Other areas where weight can be saved are less obvious, but no less important. Drag cars need to stop, but generally only hit the brakes at the end of a run before a long cooldown period. Special drag racing brake kits are available that shave pounds off stock parts. Steering is also not a major concern, so skinny wheels on the non-driven wheels are a popular mod, too.
Nitrous, a.k.a NAWWWSSSSS
Building an engine with stout internals is an expensive, time consuming exercise, and even the cheapest eBay turbo kits take a lot of work to install. Thankfully, there’s a cheaper alternative to these difficult endeavours, and it comes in bottle! Nitrous oxide is a powerful oxidizing agent, and thus by injecting it in to your engine, you can also add more fuel, and make a bunch more power.
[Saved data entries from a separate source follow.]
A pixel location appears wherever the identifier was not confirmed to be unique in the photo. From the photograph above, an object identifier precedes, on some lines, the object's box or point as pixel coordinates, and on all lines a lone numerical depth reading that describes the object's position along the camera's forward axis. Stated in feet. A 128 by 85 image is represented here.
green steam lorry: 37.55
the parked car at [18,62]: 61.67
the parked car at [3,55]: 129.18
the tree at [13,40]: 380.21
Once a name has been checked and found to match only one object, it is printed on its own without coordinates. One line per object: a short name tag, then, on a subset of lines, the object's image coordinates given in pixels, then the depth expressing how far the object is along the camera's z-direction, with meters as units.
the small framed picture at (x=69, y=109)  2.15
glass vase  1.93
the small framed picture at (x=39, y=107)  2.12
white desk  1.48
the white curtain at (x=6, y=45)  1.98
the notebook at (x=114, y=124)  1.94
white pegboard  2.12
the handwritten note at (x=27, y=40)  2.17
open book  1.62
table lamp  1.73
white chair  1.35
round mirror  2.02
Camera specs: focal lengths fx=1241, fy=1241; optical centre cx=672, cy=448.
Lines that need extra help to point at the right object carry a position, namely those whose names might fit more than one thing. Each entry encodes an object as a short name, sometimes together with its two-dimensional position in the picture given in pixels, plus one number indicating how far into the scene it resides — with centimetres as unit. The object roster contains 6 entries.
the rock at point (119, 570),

It’s a cheap and easy way to add 50 to 100 horsepower. Installation is typically fairly easy, with wet systems requiring a bottle install, along with a pair of nozzles to inject nitrous oxide and fuel into the intake of your engine. This gives you that classic red-button power boost made so famous by The Fast and the Furious. However, it does come at the risk of causing catastrophic engine damage, due to the sudden increase in cylinder pressures when the system is fired. Even if your engine holds up, you might find you quickly burn up a clutch or transmission as a result of the extra torque output. Doing your research on how nitrous effects your car is key to avoiding blowing a motor in front of a jeering crowd at the drag strip.
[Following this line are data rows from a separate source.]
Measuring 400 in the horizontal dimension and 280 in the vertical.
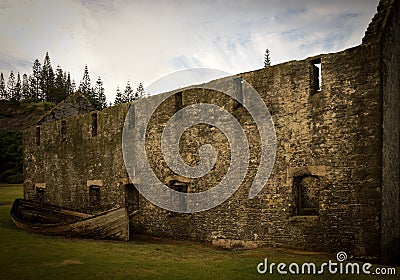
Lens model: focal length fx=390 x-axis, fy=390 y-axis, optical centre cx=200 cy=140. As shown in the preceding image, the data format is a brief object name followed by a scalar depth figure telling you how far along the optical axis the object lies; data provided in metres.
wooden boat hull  13.61
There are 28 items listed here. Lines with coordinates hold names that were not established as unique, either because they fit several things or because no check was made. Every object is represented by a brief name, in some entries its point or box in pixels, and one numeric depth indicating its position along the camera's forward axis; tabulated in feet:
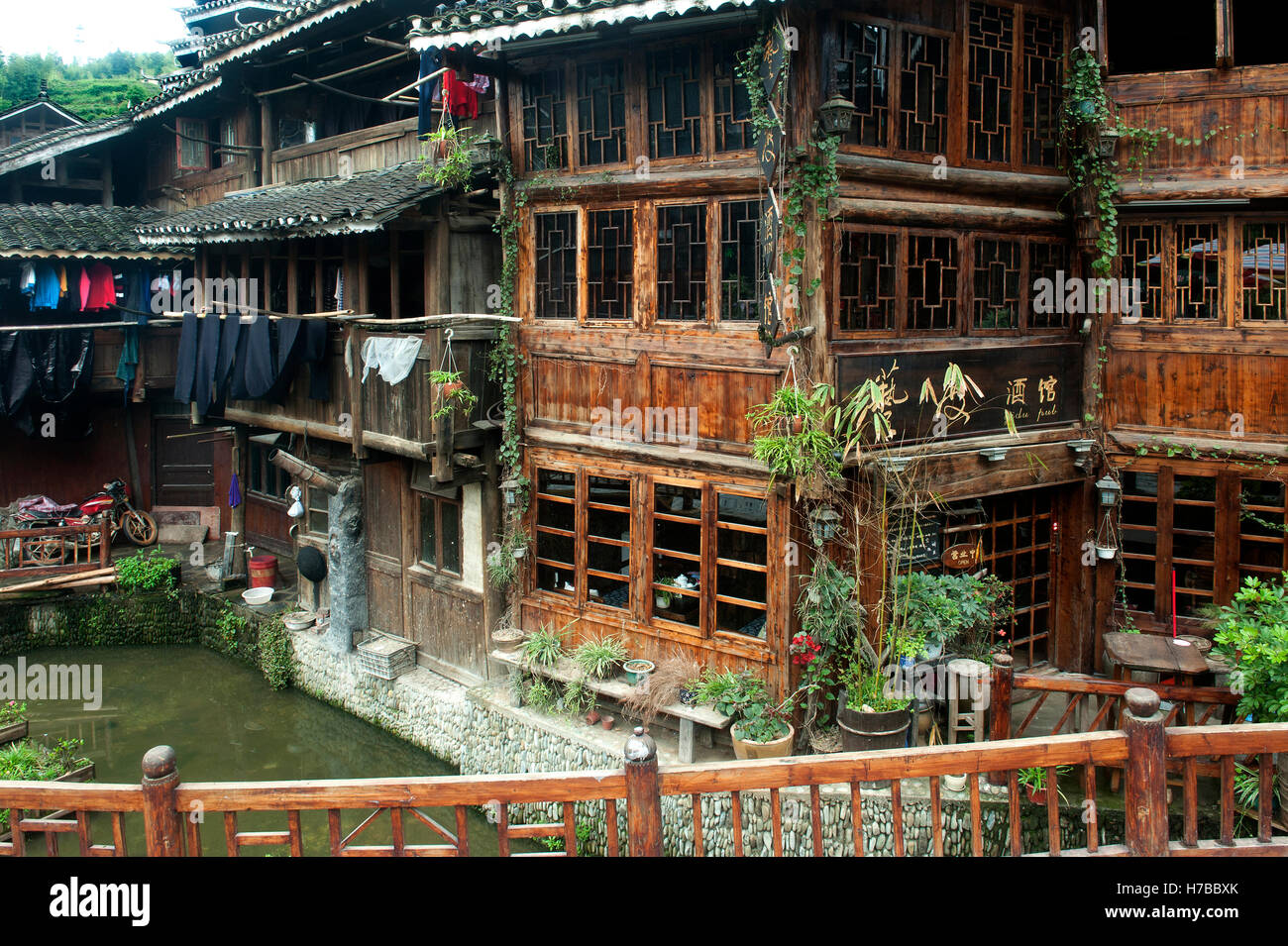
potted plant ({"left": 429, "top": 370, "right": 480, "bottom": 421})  38.55
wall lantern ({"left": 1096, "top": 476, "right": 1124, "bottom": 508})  37.86
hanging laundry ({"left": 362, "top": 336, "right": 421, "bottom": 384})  39.88
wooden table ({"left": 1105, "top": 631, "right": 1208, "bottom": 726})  29.73
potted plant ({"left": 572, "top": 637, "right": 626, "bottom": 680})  37.09
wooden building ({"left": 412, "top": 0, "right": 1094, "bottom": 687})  32.37
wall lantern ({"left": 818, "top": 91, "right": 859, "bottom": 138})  30.14
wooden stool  31.12
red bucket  56.65
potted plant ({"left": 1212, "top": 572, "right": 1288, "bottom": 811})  24.66
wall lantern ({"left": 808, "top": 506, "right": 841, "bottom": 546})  32.04
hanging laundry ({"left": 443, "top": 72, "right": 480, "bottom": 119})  39.37
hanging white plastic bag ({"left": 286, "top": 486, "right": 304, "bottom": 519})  52.70
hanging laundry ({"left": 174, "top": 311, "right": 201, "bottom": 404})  52.06
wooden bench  33.14
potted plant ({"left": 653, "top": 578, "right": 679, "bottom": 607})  36.83
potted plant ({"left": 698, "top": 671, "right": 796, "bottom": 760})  31.78
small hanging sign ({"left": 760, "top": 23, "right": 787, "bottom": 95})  30.37
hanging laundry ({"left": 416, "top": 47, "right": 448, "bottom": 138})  42.88
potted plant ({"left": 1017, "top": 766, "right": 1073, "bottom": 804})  28.14
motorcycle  58.03
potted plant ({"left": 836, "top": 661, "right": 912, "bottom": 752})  30.55
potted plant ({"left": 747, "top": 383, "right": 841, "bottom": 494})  31.04
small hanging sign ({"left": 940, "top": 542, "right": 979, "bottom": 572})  36.86
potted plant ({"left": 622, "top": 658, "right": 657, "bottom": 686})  36.40
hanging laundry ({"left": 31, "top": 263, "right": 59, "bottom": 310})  58.80
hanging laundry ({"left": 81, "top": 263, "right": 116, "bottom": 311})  60.64
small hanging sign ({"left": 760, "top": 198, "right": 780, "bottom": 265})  31.40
An often-overlooked part of the car when it comes to drag racing is the transmission. If you’re running an automatic transmission, swapping in a torque converter with the optimum stall speed can help you launch the car harder without stumbling off the line. Swapping in a ratcheting shifter is also a popular mod, allowing the car to be slammed through the gears without accidentally missing a shift or dropping into neutral. For manual-equipped cars, fitting a suitable clutch that can handle high-power launches will help. You’ll also want to consider a spool or locking differential, to ensure you’re putting power down equally to your driven wheels.
Outside of the transmission itself, changing the final drive ratio can help the car accelerate faster and stay in its powerband longer. The final drive ratio is affected by tyre diameter as well as the differential gearing; changing either one will have an effect on how the car performs. A lower gear ratio, achieved by swapping to a differential with a higher numerical ratio or fitting smaller tyres, will allow the car to accelerate quicker. However, go too low, and you’ll be changing gears too often, costing time. A higher gear ratio, achieved by fitting larger tyres or swapping to a diff with a lower numerical ratio, can allow the car to go faster in each gear, but will accelerate slower. Getting the ratio just right is key to nailing the fastest possible ET.
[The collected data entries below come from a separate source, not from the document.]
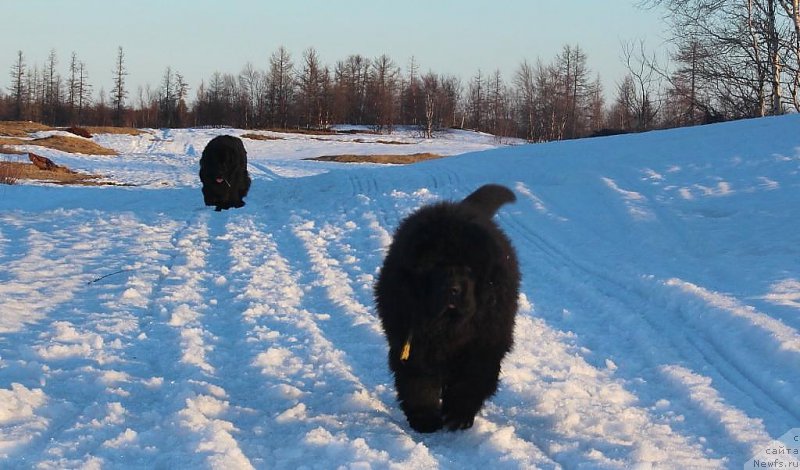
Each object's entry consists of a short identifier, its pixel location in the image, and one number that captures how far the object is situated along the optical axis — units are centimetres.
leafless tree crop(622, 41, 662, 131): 3862
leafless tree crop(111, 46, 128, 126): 8812
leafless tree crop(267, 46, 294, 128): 8056
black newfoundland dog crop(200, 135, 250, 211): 1416
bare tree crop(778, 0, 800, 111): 2458
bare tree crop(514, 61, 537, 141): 6898
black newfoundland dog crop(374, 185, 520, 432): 393
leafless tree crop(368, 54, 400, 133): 7669
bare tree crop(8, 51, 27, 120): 8892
Drag racing is a sport of optimisation. After a few runs, you’ll quickly start to identify weaknesses in your car and your own technique. By picking an area to work on, you’ll be able to find some time in the quarter-mile and also build consistency. Often, fixing one area will then lead to identifying further areas of weakness, and you and your car can develop over time. Pay attention to each run, and don’t be afraid to ask questions and learn from others along the way. You’ll pick up a lot just from observing others at the track and finding out what works and what doesn’t. Stay safe out there, wear your helmet, and of course, happy hacking!